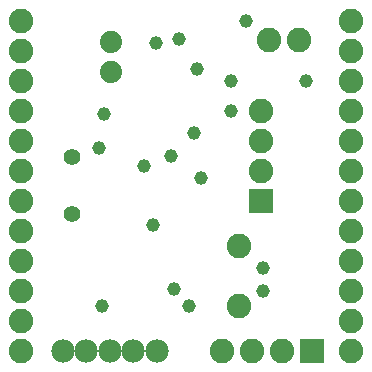
<source format=gbs>
G75*
%MOIN*%
%OFA0B0*%
%FSLAX25Y25*%
%IPPOS*%
%LPD*%
%AMOC8*
5,1,8,0,0,1.08239X$1,22.5*
%
%ADD10C,0.05600*%
%ADD11R,0.08200X0.08200*%
%ADD12C,0.08200*%
%ADD13C,0.07400*%
%ADD14C,0.07800*%
%ADD15C,0.04562*%
D10*
X0028500Y0057996D03*
X0028500Y0076996D03*
D11*
X0091500Y0062496D03*
X0108500Y0012496D03*
D12*
X0011500Y0012496D03*
X0011500Y0022496D03*
X0011500Y0032496D03*
X0011500Y0042496D03*
X0011500Y0052496D03*
X0011500Y0062496D03*
X0011500Y0072496D03*
X0011500Y0082496D03*
X0011500Y0092496D03*
X0011500Y0102496D03*
X0011500Y0112496D03*
X0011500Y0122496D03*
X0084000Y0047496D03*
X0084000Y0027496D03*
X0088500Y0012496D03*
X0078500Y0012496D03*
X0098500Y0012496D03*
X0121500Y0012496D03*
X0121500Y0022496D03*
X0121500Y0032496D03*
X0121500Y0042496D03*
X0121500Y0052496D03*
X0121500Y0062496D03*
X0121500Y0072496D03*
X0121500Y0082496D03*
X0121500Y0092496D03*
X0121500Y0102496D03*
X0121500Y0112496D03*
X0121500Y0122496D03*
X0104000Y0115996D03*
X0094000Y0115996D03*
X0091500Y0092496D03*
X0091500Y0082496D03*
X0091500Y0072496D03*
D13*
X0041500Y0105496D03*
X0041500Y0115496D03*
D14*
X0041000Y0012496D03*
X0033165Y0012496D03*
X0025331Y0012496D03*
X0048835Y0012496D03*
X0056669Y0012496D03*
D15*
X0067500Y0027496D03*
X0062500Y0032996D03*
X0055500Y0054496D03*
X0071500Y0069996D03*
X0061500Y0077496D03*
X0069000Y0084996D03*
X0081500Y0092496D03*
X0081500Y0102496D03*
X0070000Y0106496D03*
X0064000Y0116496D03*
X0056500Y0114996D03*
X0039000Y0091496D03*
X0037500Y0079996D03*
X0052500Y0073996D03*
X0092000Y0039996D03*
X0092000Y0032496D03*
X0038500Y0027496D03*
X0106500Y0102496D03*
X0086500Y0122496D03*
M02*

</source>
────────
• **The task**
Of the entries above, repeat exactly the lines from the line with "X0011500Y0102496D03*" through the line with "X0064000Y0116496D03*", both of them included.

• **Solution to this task**
X0011500Y0102496D03*
X0011500Y0112496D03*
X0011500Y0122496D03*
X0084000Y0047496D03*
X0084000Y0027496D03*
X0088500Y0012496D03*
X0078500Y0012496D03*
X0098500Y0012496D03*
X0121500Y0012496D03*
X0121500Y0022496D03*
X0121500Y0032496D03*
X0121500Y0042496D03*
X0121500Y0052496D03*
X0121500Y0062496D03*
X0121500Y0072496D03*
X0121500Y0082496D03*
X0121500Y0092496D03*
X0121500Y0102496D03*
X0121500Y0112496D03*
X0121500Y0122496D03*
X0104000Y0115996D03*
X0094000Y0115996D03*
X0091500Y0092496D03*
X0091500Y0082496D03*
X0091500Y0072496D03*
D13*
X0041500Y0105496D03*
X0041500Y0115496D03*
D14*
X0041000Y0012496D03*
X0033165Y0012496D03*
X0025331Y0012496D03*
X0048835Y0012496D03*
X0056669Y0012496D03*
D15*
X0067500Y0027496D03*
X0062500Y0032996D03*
X0055500Y0054496D03*
X0071500Y0069996D03*
X0061500Y0077496D03*
X0069000Y0084996D03*
X0081500Y0092496D03*
X0081500Y0102496D03*
X0070000Y0106496D03*
X0064000Y0116496D03*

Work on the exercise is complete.